◆ SUPPLIED DATA:
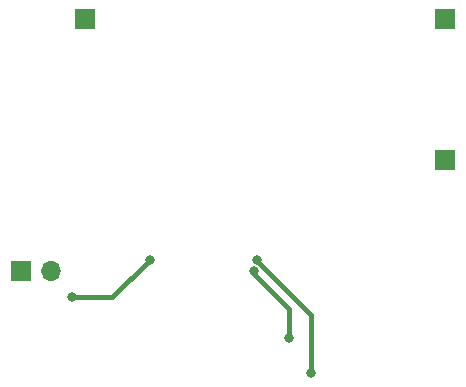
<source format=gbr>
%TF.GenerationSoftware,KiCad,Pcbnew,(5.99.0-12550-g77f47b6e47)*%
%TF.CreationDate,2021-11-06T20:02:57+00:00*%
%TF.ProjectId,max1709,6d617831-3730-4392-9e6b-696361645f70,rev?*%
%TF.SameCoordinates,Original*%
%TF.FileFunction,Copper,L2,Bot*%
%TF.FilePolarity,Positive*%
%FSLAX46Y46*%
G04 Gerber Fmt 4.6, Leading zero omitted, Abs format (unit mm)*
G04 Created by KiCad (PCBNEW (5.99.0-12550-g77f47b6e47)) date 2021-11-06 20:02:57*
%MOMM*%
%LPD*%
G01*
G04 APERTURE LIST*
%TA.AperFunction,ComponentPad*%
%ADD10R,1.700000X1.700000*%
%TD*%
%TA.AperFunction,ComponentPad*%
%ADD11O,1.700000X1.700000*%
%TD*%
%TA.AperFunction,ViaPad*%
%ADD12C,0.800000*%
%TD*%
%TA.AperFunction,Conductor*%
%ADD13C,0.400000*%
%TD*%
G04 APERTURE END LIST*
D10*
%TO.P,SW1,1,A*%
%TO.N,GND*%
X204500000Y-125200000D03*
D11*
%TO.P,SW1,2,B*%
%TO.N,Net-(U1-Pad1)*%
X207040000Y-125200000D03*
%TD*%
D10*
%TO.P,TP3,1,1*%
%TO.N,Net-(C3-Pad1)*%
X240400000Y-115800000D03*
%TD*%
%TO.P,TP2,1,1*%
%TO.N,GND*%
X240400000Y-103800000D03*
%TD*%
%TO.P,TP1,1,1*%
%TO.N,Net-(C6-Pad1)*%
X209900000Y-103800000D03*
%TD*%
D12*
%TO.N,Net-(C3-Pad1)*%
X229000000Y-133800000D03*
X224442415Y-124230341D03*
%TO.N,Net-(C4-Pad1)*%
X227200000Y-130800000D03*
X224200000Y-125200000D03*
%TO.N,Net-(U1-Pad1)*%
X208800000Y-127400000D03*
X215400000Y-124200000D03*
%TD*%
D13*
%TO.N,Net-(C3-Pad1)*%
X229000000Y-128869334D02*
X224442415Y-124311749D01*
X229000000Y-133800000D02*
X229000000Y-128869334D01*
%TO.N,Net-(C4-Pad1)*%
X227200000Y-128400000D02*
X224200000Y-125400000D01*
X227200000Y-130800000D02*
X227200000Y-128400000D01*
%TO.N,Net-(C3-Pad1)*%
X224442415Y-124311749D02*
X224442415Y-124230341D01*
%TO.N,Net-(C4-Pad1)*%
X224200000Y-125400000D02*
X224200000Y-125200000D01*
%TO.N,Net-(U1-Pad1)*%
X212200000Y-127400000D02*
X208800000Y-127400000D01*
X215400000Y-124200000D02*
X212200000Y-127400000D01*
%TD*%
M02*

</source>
* * *
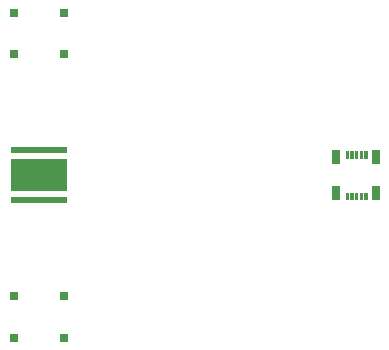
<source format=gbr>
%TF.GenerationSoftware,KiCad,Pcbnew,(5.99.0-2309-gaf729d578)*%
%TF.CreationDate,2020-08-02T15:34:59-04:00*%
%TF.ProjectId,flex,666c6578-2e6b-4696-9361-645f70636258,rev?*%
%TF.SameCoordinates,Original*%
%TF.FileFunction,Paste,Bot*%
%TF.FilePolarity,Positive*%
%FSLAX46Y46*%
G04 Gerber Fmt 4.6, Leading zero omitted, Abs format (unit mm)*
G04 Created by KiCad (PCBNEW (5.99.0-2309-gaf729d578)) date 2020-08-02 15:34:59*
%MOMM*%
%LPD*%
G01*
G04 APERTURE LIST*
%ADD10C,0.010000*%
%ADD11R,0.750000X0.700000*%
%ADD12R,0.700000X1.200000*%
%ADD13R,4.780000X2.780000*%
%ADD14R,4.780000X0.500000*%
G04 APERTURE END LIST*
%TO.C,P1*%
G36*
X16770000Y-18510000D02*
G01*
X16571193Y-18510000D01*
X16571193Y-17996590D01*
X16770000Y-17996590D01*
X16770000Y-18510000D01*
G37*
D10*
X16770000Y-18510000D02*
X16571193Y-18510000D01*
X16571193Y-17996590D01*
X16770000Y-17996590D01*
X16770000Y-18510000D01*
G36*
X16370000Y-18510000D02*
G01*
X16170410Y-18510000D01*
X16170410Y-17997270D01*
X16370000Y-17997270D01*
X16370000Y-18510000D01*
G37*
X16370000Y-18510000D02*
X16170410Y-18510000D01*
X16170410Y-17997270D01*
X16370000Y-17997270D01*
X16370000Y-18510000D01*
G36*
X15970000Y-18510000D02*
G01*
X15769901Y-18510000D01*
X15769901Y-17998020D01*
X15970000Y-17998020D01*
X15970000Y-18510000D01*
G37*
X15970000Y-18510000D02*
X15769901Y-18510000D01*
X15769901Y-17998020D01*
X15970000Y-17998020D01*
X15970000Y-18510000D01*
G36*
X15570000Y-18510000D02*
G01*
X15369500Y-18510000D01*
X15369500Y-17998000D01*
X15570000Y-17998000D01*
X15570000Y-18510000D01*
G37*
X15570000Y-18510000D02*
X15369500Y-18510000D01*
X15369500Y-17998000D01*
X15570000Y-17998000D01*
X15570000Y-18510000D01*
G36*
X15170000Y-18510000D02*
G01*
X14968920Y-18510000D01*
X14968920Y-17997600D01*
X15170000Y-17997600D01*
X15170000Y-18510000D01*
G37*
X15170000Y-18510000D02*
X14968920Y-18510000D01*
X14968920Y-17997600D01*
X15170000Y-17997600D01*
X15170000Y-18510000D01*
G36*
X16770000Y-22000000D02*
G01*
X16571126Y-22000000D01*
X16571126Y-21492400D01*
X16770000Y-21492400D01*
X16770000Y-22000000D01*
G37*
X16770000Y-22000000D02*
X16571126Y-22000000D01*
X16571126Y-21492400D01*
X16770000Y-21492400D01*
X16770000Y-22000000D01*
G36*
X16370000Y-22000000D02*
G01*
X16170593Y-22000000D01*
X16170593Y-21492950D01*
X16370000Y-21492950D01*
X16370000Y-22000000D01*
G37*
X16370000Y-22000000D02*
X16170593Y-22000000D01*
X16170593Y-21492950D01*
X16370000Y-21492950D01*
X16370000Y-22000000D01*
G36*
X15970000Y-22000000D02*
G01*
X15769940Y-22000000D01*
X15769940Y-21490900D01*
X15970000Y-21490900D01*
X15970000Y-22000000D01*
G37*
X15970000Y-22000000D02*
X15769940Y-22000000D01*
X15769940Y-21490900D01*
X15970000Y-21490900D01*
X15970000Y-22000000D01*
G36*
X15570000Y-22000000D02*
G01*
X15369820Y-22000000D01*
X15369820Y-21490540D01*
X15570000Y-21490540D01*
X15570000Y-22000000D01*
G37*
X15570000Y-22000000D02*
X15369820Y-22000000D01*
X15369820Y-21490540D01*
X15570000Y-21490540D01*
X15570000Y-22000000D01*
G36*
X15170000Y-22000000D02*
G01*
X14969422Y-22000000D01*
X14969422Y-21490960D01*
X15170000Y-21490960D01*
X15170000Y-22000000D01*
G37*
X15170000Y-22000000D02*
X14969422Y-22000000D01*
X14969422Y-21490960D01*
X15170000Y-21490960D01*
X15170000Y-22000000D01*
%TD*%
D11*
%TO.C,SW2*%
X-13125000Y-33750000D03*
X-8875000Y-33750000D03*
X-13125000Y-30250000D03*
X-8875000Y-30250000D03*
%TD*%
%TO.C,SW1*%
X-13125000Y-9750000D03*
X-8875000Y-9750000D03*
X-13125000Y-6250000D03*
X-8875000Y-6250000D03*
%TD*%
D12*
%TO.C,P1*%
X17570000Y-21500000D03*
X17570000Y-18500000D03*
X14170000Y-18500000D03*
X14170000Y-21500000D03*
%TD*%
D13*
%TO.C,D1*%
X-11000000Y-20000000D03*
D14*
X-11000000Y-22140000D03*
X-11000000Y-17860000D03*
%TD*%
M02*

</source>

◆ WHAT IS EXPECTED: Lines of the listing above that hold the string "GenerationSoftware" should each be copied.

◆ REPLY:
%TF.GenerationSoftware,KiCad,Pcbnew,(5.99.0-12550-g77f47b6e47)*%
%TF.GenerationSoftware,KiCad,Pcbnew,(5.99.0-2309-gaf729d578)*%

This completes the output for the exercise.